Arts

No retreating to the cottage

In ‘Hester’s Daughters’ a local author and women’s studies scholar reimagines characters from ‘The Scarlet Letter’ — in a more recent era

SAXTONS RIVER — Like many students, Elayne Clift first read The Scarlet Letter in high school and has admired the character of Hester Prynne ever since.

“Hester Prynne has always been my literary heroine,” she says. “I just think she's the most extraordinary woman, and I love the story.”

Enough so that Clift has moved Prynne and her daughter, Pearl, from the Puritan setting of Hawthorne's original and has re-imagined the characters in a more modern setting.

Hester's Daughters, Clift's new novel, chronicles the lives of the female leads from Hester's birth in 1929 to an adult Pearl's journey to Africa in 2005.

Daughters follows a very similar storyline to The Scarlet Letter, including Hester's relationship with a man she cannot marry, and raising their daughter, the product of that relationship, alone.

But what happens when strong female leads are put into an era that provides many more opportunities for women and their roles in society than the oppressive setting of Massachusetts in the 1600s?

“My Hester, being contemporary, goes on for higher education,” Clift says. “My Hester earns a Ph.D., with a lot of support from other women. Hawthorne's Hester was totally isolated and although she was literate, she had no formal education.”

“But both Hesters are similar in nature; they are strong, sensitive, and some would say prideful women. People come to depend on them. They love their daughters fiercely.

“But I think my Hester is somewhat more resilient because of the time in which the story takes place,” Clift says.

Clift, who teaches women's studies, used her expertise in contemporary feminism, and her knowledge of feminist history and its second wave, as background for the novel.

“There's so much of the history of the second wave of feminism that plays big in the story,” she says.

Her Hester, she says, “has the same strengths and meanings in other people's lives [as the original Hester]. But she represents the modern woman and modern life. She comes through these things because of the support of the modern feminist.”

“She doesn't retreat back to the cottage,” Clift says. “She's a stronger, more resilient Hester. What Hester represents in her time and what she represents in my book is really important. She's the prototypical feminist.”

What became of Pearl?

Unless you are well-acquainted with Hawthorne's classic novel, the plot parallels of Hester's Daughters might evade some readers.

The book recreates the main events in Letter, including the famous scaffold scene where Pearl's father reveals his identity.

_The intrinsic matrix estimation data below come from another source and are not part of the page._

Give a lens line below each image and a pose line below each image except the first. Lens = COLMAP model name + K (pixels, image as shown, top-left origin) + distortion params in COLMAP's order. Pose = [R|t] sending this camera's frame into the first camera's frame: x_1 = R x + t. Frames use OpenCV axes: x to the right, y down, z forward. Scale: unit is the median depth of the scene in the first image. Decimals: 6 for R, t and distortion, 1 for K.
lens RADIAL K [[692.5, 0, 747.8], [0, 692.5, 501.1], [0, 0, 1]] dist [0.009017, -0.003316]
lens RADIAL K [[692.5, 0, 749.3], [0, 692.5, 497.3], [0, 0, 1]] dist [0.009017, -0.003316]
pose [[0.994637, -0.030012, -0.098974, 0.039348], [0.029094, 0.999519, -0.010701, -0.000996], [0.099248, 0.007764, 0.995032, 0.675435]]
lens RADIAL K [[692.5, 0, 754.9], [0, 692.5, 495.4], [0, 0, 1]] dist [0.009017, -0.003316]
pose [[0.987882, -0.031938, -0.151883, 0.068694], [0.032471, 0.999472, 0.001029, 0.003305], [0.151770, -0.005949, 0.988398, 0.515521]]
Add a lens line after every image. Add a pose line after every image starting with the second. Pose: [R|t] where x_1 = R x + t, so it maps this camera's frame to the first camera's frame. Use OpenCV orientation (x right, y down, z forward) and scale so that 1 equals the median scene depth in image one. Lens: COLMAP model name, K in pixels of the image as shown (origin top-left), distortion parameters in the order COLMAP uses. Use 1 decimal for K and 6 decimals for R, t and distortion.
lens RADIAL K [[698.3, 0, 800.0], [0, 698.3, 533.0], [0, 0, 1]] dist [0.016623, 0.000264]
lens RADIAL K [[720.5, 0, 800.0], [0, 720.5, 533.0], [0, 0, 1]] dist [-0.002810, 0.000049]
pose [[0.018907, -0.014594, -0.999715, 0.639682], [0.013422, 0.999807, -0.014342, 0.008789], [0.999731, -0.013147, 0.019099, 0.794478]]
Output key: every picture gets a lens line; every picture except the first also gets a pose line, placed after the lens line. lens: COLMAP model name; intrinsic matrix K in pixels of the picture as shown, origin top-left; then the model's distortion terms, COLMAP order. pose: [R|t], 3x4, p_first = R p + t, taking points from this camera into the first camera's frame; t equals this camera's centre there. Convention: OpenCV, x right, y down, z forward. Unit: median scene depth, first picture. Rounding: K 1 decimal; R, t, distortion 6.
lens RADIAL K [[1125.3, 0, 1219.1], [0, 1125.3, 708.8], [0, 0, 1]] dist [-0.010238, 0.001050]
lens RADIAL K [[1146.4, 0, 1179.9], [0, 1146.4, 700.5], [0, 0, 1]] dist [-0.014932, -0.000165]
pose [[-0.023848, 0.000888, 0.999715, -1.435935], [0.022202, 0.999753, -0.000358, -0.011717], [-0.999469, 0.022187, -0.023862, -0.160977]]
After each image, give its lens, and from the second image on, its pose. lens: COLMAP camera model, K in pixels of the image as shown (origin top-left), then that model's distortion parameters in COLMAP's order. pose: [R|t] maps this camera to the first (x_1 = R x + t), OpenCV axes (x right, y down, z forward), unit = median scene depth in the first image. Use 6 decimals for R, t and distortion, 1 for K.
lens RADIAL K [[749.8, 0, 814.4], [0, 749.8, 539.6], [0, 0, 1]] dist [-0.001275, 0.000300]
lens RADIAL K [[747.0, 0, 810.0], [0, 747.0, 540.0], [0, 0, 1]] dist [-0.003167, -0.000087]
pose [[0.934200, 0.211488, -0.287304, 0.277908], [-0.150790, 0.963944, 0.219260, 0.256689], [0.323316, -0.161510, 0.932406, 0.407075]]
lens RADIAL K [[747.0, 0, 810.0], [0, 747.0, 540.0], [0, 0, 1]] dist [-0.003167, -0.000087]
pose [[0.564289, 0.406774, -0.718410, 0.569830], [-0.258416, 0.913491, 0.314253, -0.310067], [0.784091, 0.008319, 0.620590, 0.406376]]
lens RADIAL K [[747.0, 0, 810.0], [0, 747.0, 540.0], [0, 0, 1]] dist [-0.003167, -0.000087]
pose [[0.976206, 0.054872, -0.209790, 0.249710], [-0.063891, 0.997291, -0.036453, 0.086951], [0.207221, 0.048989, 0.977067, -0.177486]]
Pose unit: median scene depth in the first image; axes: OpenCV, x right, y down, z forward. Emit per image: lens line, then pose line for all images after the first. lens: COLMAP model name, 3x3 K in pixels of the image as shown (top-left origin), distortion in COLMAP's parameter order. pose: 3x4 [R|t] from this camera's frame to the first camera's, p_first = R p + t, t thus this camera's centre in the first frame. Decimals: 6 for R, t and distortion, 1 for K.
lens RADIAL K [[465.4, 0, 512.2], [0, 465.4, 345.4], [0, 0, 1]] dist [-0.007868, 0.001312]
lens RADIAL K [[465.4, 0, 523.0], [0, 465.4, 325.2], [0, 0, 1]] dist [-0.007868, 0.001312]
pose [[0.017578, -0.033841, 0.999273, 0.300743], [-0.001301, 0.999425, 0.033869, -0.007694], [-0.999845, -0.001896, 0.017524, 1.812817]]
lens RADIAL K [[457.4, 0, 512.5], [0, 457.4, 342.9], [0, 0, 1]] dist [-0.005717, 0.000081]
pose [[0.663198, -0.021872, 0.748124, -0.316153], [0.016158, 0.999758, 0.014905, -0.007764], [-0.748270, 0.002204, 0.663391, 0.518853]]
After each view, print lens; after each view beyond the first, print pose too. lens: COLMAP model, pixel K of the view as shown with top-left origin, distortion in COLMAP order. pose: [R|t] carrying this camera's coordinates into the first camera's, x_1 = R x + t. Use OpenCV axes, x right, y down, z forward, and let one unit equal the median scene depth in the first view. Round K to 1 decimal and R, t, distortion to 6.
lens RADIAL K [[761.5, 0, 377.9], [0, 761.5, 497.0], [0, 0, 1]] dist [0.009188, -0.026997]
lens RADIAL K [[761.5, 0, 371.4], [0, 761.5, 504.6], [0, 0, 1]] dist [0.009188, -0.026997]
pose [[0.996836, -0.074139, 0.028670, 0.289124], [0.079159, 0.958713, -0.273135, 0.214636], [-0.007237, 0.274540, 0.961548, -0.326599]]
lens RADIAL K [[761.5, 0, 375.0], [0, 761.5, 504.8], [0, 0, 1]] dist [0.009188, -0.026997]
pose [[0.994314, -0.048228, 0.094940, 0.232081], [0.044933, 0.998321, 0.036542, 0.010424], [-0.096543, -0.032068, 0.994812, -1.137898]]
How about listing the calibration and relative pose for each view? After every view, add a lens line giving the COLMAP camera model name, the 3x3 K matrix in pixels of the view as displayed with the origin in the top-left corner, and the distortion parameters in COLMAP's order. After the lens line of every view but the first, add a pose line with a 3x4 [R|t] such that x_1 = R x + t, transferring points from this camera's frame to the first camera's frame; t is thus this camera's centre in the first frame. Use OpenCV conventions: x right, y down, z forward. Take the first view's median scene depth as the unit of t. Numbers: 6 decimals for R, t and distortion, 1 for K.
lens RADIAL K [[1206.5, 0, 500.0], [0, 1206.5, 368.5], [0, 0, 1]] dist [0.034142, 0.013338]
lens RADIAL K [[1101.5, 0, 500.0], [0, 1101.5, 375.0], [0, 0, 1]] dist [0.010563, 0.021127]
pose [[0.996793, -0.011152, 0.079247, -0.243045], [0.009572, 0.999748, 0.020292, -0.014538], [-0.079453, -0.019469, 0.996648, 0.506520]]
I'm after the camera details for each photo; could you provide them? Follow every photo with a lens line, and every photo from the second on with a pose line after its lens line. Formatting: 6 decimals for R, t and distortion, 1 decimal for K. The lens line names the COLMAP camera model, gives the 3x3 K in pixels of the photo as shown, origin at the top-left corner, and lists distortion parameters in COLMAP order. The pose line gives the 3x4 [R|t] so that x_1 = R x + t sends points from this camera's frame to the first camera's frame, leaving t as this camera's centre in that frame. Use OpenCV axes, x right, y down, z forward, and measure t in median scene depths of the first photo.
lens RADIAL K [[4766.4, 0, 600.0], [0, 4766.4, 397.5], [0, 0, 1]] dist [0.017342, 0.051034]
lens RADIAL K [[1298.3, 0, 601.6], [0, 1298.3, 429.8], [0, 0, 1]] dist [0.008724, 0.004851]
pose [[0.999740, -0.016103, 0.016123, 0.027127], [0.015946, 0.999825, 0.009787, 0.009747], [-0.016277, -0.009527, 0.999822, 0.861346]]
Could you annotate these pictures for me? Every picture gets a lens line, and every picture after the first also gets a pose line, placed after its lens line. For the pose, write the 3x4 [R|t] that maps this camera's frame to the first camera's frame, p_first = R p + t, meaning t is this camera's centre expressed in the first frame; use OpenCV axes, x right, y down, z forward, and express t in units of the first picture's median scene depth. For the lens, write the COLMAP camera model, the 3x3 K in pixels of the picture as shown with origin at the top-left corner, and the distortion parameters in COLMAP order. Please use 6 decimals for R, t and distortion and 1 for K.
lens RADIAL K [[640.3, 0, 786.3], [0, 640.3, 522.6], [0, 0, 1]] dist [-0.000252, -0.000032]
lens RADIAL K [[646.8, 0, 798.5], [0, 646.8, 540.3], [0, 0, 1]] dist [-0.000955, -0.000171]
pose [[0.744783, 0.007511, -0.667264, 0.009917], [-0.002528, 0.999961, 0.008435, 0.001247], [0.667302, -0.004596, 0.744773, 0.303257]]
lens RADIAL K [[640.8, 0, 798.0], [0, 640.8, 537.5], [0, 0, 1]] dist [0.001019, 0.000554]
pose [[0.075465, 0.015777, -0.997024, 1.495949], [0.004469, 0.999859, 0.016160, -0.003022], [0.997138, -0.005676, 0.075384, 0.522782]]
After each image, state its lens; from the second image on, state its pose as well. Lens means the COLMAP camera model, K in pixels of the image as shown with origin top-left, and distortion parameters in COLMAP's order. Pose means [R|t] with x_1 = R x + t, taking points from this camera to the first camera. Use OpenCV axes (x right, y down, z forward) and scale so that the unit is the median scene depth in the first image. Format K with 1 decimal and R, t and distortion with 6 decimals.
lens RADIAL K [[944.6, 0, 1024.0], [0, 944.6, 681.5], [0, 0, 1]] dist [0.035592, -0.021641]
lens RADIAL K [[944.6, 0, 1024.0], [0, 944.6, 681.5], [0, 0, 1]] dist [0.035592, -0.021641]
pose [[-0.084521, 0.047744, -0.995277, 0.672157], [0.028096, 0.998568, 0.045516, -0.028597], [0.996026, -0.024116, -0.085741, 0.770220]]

“All the major events and characters [of Letter] are replicated in a modern context, but some of it is nuanced,” Clift says. “You'd have to have read Letter fairly recently to get it.”

The novel answers the question that prompted her to write the novel: Whatever became of Pearl?

The second half of the book is about Pearl and her life, which very closely parallels her mother's, says Clift, who wove the retelling around “a lot of real feminist history of the period.”

She says that the main inspiration - which she describes as the “seed” - for her book came up during a writers' retreat.

“We were talking about books that we loved. I mentioned The Scarlet Letter and said, 'No one ever says what happened to Pearl. I wonder what happened to Pearl?'

“Then shortly after, I got a fortune cookie that said, 'A childhood book will have new meaning for you.'

It was a message.

“But I knew I couldn't write historical fiction. So I decided to 'write what I know.' I set the story in modern times with a strong feminist backdrop,” she says. “I think it works.”

Both characters are “strong women,” Clift says: three-dimensional, intelligent women with strong senses of themselves as individuals.

“Both of these women are choosing to honor their true selves,” she says. “They're not willing or emotionally able to compromise themselves or the men they're involved with.”

She describes Hester as “a woman of extraordinary strength, and that strength shows itself in her prideful demeanor.”

“For example, when she embroiders the 'A' for Adulterer that she's condemned to wear on her chest, she does so rather flamboyantly,” she says.

“But she also carries herself with such dignity throughout the story,” Clift says. “That's what I tried to capture with my Hester.”

In Clift's story, Hester's daughter, Pearl, is “deeply devoted to her creativity,” she adds.

“In addition to sort of saving their men, each is very dedicated to a sense of self, a sense of dignity, self-worth, and being who they are in the world.”

Challenge for a 'succinct' writer

Clift, whose monthly column appears in The Commons, describes herself as a “succinct” writer whose short stories are usually only 2,500 words or shorter.

She noted the “many, many, many revisions and lots of readers along the way.”

“I had one professional editor who really helped me to get the structural part of it right,” she says. “I wrote it in vignettes and had to weave them together, so it was pretty challenging.”

As for future projects, Clift is currently working on a non-fiction work, Birth Ambassadors, about doula-supporters in the U.S. She is also compiling a collection of short stories under the title Children of the Chalet.

She doubts she will ever attempt another novel-length story again.

“I wasn't working on it constantly, but from the time I got the idea till actually having the book in my hands was about 15 years,” she says.